Urteil des AG Mannheim vom 27.08.2008

AG Mannheim (aug, vvg, zpo, dritter, rechtsschutzversicherung, angemessenheit, ehemann, nachteil, württemberg, baden)

AG Mannheim Urteil vom 27.8.2008, 14 C 138/08
Rechtsanwaltsvergütung: Anspruch einer Rechtsschutzversicherung wegen überzahlter Vorschüsse; 2,5
Geschäftsgebühr für eine außergerichtliche Schadensregulierung auf Grund eines Verkehrsunfalls
Leitsätze
Zur Angemessenheit der 2,5 fachen Höchstgebühr nach Nr. 2400 VV-RVG bei Personen- und Sachschäden beim
Verkehrsunfall. Ein Gutachten zur Angemessenheit der Gebührenhöhe ist bei einem Streit zwischen einem
Rechtsanwalt und einem Rechtsschutzversicherer entbehrlich. Erteilt letztere eine Deckungszusage, rückt sie
davon treuwidrig ab, wenn sie ihre Eintrittspflicht im Gebührenrechtsstreit mit dem Empfänger der Zusage
bestreitet.
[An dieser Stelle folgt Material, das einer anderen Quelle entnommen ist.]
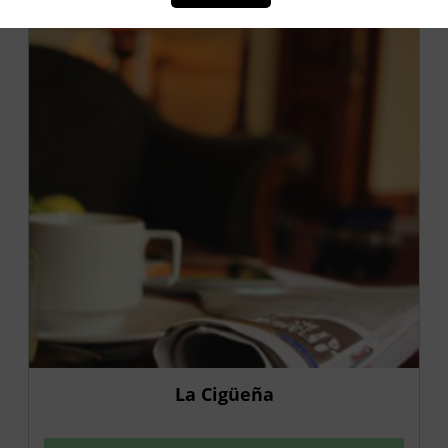
OFERTA
La Cigüeña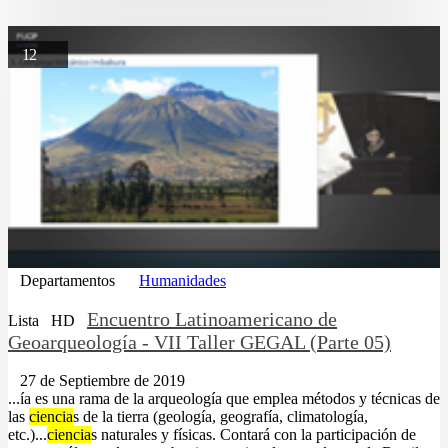
12
Departamentos
Humanidades
Encuentro Latinoamericano de
Lista
HD
Geoarqueología - VII Taller GEGAL (Parte 05)
27 de Septiembre de 2019
...ía es una rama de la arqueología que emplea métodos y técnicas de
las
ciencia
s de la tierra (geología, geografía, climatología,
etc.)...
ciencia
s naturales y físicas. Contará con la participación de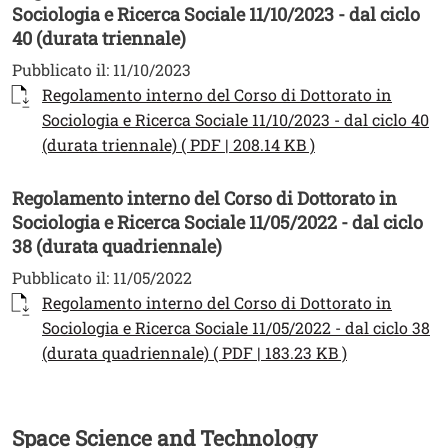
Sociologia e Ricerca Sociale 11/10/2023 - dal ciclo
40 (durata triennale)
Pubblicato il:
11/10/2023
Documento
Regolamento interno del Corso di Dottorato in
Sociologia e Ricerca Sociale 11/10/2023 - dal ciclo 40
Apri il link in un
(durata triennale) ( PDF | 208.14 KB )
Regolamento interno del Corso di Dottorato in
Sociologia e Ricerca Sociale 11/05/2022 - dal ciclo
38 (durata quadriennale)
Pubblicato il:
11/05/2022
Documento
Regolamento interno del Corso di Dottorato in
Sociologia e Ricerca Sociale 11/05/2022 - dal ciclo 38
Apri il link 
(durata quadriennale) ( PDF | 183.23 KB )
Space Science and Technology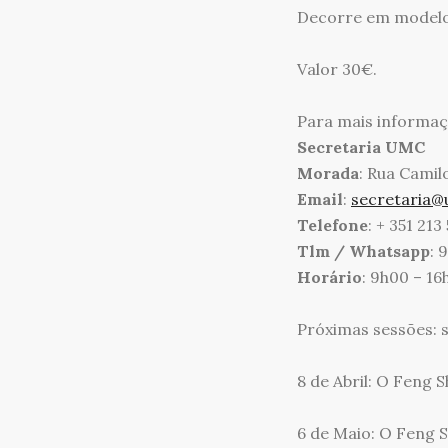
Decorre em modelo
Valor 30€.
Para mais informaç
Secretaria UMC
Morada
: Rua Camil
Email
:
secretaria@
Telefone
: + 351 213
Tlm / Whatsapp
: 
Horário
: 9h00 – 16
Próximas sessões: 
8 de Abril: O Feng 
6 de Maio: O Feng Sh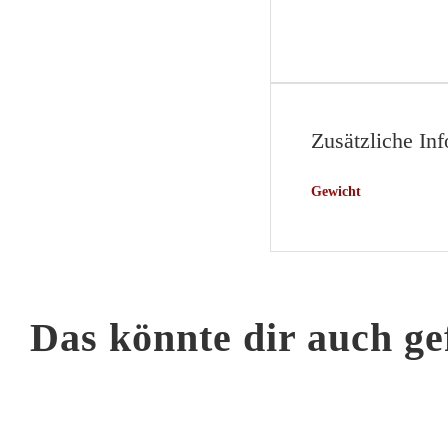
Zusätzliche In
Gewicht
Das könnte dir auch ge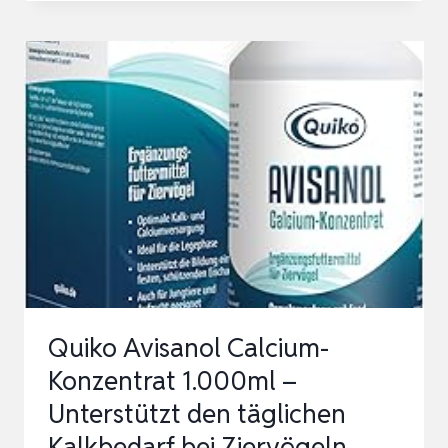
EQUUS
PULVER
VET.
1000
G
Quiko Avisanol Calcium-
Konzentrat 1.000ml –
Unterstützt den täglichen
Kalkbedarf bei Ziervögeln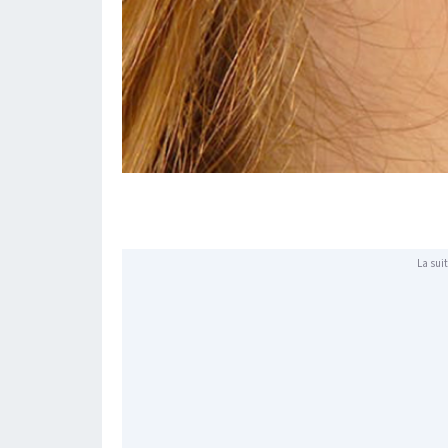
La suit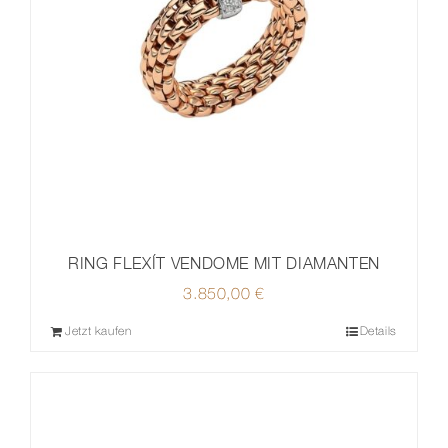
RING FLEXÍT VENDOME MIT DIAMANTEN
3.850,00
€
Jetzt kaufen
Details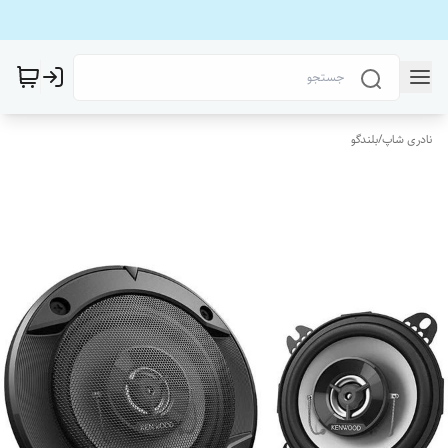
نادری شاپ
/
بلندگو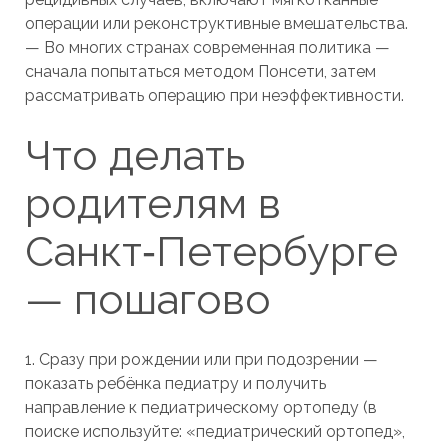
операции или реконструктивные вмешательства.
— Во многих странах современная политика —
сначала попытаться методом Понсети, затем
рассматривать операцию при неэффективности.
Что делать
родителям в
Санкт‑Петербурге
— пошагово
1. Сразу при рождении или при подозрении —
показать ребёнка педиатру и получить
направление к педиатрическому ортопеду (в
поиске используйте: «педиатрический ортопед»,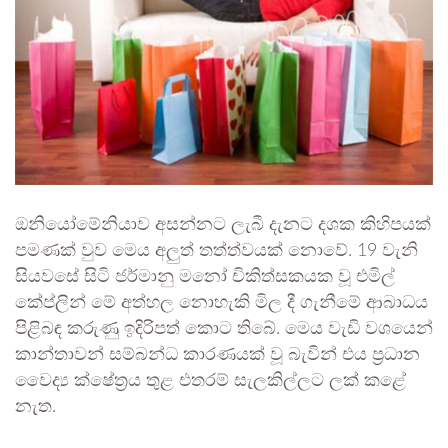
ඔනියෝමේනියාව අසන්නට ලැබී දැනට දශක කිහිපයක්
පමණක් වුව මෙය අලුත් තත්ත්වයක් නොවේ. 19 වැනි
සියවසේ සිටි ජර්මානු මනෝ චිකිත්සකයක වූ එමිල්
කේප්ලින් මේ අත්හල නොහැකි මිල දී ගැනීමේ ආබාධය
පිළිබඳ කරුණු ඉදිරිපත් කොට තිබේ. මෙය වැඩි වශයෙන්
කාන්තාවන් සම්බන්ධ කාරණයක් වූ බැවින් එය ප්‍රධාන
වෛද්‍ය ක්ෂේත්‍රය තුළ එතරම් සැලකිල්ලට ලක් කළේ
නැත.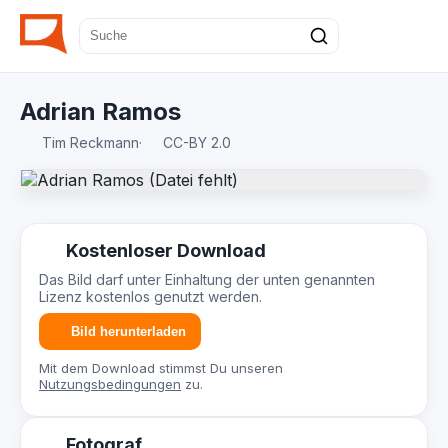
Adrian Ramos
Tim Reckmann
·
CC-BY 2.0
Kostenloser Download
Das Bild darf unter Einhaltung der unten genannten
Lizenz kostenlos genutzt werden.
Bild herunterladen
Mit dem Download stimmst Du unseren
Nutzungsbedingungen
zu.
Fotograf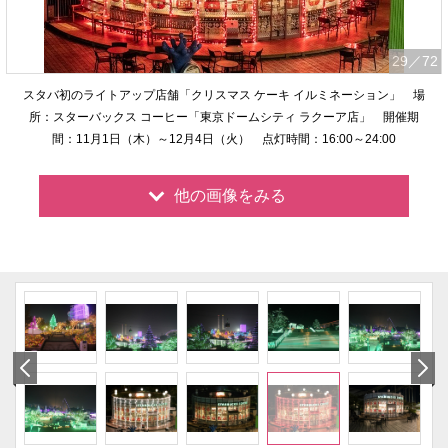
29
／72
スタバ初のライトアップ店舗「クリスマス ケーキ イルミネーション」 場
所：スターバックス コーヒー「東京ドームシティ ラクーア店」 開催期
間：11月1日（木）～12月4日（火） 点灯時間：16:00～24:00
他の画像をみる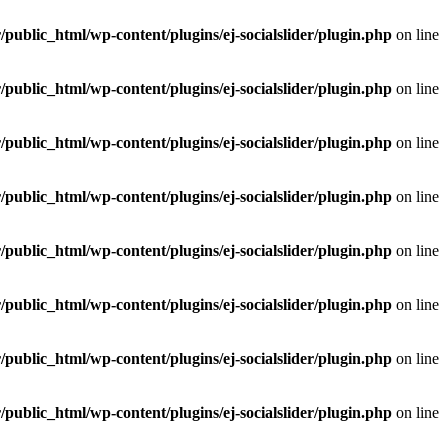
public_html/wp-content/plugins/ej-socialslider/plugin.php
on line
public_html/wp-content/plugins/ej-socialslider/plugin.php
on line
public_html/wp-content/plugins/ej-socialslider/plugin.php
on line
public_html/wp-content/plugins/ej-socialslider/plugin.php
on line
public_html/wp-content/plugins/ej-socialslider/plugin.php
on line
public_html/wp-content/plugins/ej-socialslider/plugin.php
on line
public_html/wp-content/plugins/ej-socialslider/plugin.php
on line
public_html/wp-content/plugins/ej-socialslider/plugin.php
on line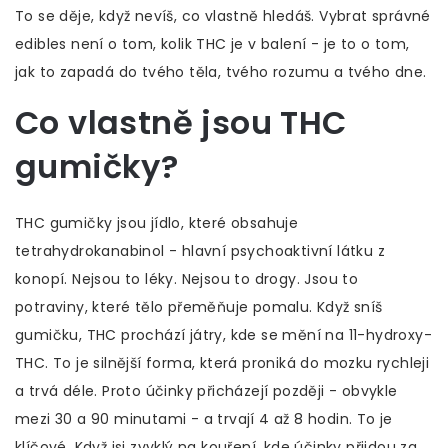
To se děje, když nevíš, co vlastně hledáš. Vybrat správné
edibles není o tom, kolik THC je v balení - je to o tom,
jak to zapadá do tvého těla, tvého rozumu a tvého dne.
Co vlastně jsou THC
gumičky?
THC gumičky jsou jídlo, které obsahuje
tetrahydrokanabinol - hlavní psychoaktivní látku z
konopí. Nejsou to léky. Nejsou to drogy. Jsou to
potraviny, které tělo přeměňuje pomalu. Když sníš
gumičku, THC prochází játry, kde se mění na 11-hydroxy-
THC. To je silnější forma, která proniká do mozku rychleji
a trvá déle. Proto účinky přicházejí později - obvykle
mezi 30 a 90 minutami - a trvají 4 až 8 hodin. To je
klíčové. Když jsi zvyklý na kouření, kde účinky přijdou za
Die cessio legis des gesetzlichen Forderugnsübergangs auf den leistenden Versicherer erfasst nur die
von dritter Seite tatsächlich ausgekehrten Beträge, falls diese herausbegehrt werden.
Tenor
1. Die Klage wird abgewiesen.
2. Die Klägerin trägt die Kosten des Rechtsstreits.
3. Das Urteil ist vorläufig vollstreckbar.
Tatbestand
1 (abgekürzt nach § 313 a Abs. 1 ZPO)
Entscheidungsgründe
I.
2
Die zulässige Klage ist unbegründet.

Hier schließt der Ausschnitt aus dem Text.